__Action item__
Every record shown here must be duplicated without change.

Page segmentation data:
-----

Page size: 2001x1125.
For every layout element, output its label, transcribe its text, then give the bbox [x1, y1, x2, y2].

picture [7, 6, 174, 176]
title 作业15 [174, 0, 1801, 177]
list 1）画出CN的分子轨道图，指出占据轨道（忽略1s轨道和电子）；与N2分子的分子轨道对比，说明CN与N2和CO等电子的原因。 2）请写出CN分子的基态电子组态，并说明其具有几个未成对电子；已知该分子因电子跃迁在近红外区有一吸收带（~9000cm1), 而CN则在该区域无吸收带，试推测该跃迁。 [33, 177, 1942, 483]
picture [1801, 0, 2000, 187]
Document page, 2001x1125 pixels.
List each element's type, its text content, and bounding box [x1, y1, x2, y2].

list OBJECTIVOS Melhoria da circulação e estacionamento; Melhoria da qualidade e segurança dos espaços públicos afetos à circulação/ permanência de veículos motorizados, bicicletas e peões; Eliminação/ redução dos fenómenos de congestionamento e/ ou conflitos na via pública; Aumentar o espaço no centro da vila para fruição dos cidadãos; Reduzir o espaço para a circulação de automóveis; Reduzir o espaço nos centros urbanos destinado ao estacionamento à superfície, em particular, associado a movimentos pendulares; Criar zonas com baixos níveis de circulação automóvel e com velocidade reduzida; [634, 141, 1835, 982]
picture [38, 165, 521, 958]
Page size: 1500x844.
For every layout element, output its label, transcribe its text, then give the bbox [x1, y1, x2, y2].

-----

__Solution for this problem__
Page size: 2001x1125.
For every layout element, output its label, transcribe its text, then give the bbox [x1, y1, x2, y2].

picture [7, 6, 174, 176]
title 作业15 [174, 0, 1801, 177]
list 1）画出CN的分子轨道图，指出占据轨道（忽略1s轨道和电子）；与N2分子的分子轨道对比，说明CN与N2和CO等电子的原因。 2）请写出CN分子的基态电子组态，并说明其具有几个未成对电子；已知该分子因电子跃迁在近红外区有一吸收带（~9000cm1), 而CN则在该区域无吸收带，试推测该跃迁。 [33, 177, 1942, 483]
picture [1801, 0, 2000, 187]
Document page, 2001x1125 pixels.
List each element's type, its text content, and bounding box [x1, y1, x2, y2].

list OBJECTIVOS Melhoria da circulação e estacionamento; Melhoria da qualidade e segurança dos espaços públicos afetos à circulação/ permanência de veículos motorizados, bicicletas e peões; Eliminação/ redução dos fenómenos de congestionamento e/ ou conflitos na via pública; Aumentar o espaço no centro da vila para fruição dos cidadãos; Reduzir o espaço para a circulação de automóveis; Reduzir o espaço nos centros urbanos destinado ao estacionamento à superfície, em particular, associado a movimentos pendulares; Criar zonas com baixos níveis de circulação automóvel e com velocidade reduzida; [634, 141, 1835, 982]
picture [38, 165, 521, 958]
Page size: 1500x844.
For every layout element, output its label, transcribe its text, then give the bbox [x1, y1, x2, y2].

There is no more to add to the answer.